Previous studies have shown that U.S. patients who started peritoneal dialysis had higher employment rates compared to patients who started hemodialysis.
“Studies from Finland and India also showed significantly higher employment rates among patients receiving home therapies as compared to those receiving in-center hemodialysis,” Hallab and Wish wrote. Other studies have shown that late-evening hemodialysis shifts offered by dialysis clinics, and those which offer training in peritoneal dialysis or home hemodialysis had higher percentage of employed patients, they noted.

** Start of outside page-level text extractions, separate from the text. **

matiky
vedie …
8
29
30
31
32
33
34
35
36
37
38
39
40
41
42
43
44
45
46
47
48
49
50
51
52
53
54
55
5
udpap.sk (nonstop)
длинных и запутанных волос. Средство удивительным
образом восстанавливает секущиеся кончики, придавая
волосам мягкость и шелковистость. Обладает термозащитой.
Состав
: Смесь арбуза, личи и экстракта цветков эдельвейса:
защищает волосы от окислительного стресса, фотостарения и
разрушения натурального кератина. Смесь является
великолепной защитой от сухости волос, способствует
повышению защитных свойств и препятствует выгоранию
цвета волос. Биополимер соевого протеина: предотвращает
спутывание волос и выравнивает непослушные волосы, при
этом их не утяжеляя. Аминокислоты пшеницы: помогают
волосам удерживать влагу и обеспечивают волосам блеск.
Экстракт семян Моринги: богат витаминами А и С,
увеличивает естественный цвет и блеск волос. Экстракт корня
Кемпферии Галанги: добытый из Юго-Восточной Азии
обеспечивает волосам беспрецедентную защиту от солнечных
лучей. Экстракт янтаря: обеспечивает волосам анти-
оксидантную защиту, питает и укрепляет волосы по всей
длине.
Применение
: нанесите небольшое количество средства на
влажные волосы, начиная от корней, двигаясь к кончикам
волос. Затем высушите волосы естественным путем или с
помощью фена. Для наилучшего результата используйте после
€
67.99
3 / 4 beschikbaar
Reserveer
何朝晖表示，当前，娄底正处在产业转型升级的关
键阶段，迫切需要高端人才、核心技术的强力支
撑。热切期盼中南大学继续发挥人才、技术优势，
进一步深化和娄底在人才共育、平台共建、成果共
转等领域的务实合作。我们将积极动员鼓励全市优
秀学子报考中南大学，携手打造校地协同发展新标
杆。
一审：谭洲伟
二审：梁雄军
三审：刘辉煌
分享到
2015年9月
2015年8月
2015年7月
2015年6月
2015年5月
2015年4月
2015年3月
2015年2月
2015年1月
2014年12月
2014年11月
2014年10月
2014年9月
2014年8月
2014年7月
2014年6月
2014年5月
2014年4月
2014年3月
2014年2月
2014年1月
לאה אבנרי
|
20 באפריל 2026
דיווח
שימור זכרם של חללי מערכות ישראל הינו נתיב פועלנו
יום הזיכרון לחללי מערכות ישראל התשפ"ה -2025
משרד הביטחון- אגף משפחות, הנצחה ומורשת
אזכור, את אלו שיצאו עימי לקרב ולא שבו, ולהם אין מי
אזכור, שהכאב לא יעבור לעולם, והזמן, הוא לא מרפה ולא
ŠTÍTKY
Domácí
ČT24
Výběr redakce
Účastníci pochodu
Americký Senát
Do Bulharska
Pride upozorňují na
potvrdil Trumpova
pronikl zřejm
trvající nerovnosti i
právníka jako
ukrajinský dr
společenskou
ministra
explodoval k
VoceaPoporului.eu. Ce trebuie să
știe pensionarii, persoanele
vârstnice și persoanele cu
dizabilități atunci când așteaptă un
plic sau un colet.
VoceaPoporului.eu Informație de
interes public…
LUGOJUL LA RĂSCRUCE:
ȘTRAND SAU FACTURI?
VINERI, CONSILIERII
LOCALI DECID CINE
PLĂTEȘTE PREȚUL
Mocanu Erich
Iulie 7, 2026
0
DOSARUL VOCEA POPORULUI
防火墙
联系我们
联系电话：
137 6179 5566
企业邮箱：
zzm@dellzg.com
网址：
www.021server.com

“For employment-preserving strategies to succeed, there must be a fundamental change in the way health care is delivered to vulnerable populations in the U.S. with improved disease management and funding for the social services required to overcome the employment disincentives,” Hallab and Wish wrote. “Improving access to medical care, including early evaluation by a nephrologist, availability of home dialysis modalities, proper patient preparation including integrated pre-dialysis education models and encouraging vocational rehabilitation are possible interventions to assist patients in rejoining or remaining in the workforce and to help fulfilling the promise of 1972.” – by Mark E. Neumann
References:
Erickson KF, et, al. CJASN. 2018;doi:10.2215/CJN.06470617.
Hallab A, et al. CJASN. 2018;doi:10.2215/CJN.13491217.
Disclosures: The authors report no relevant financial disclosures.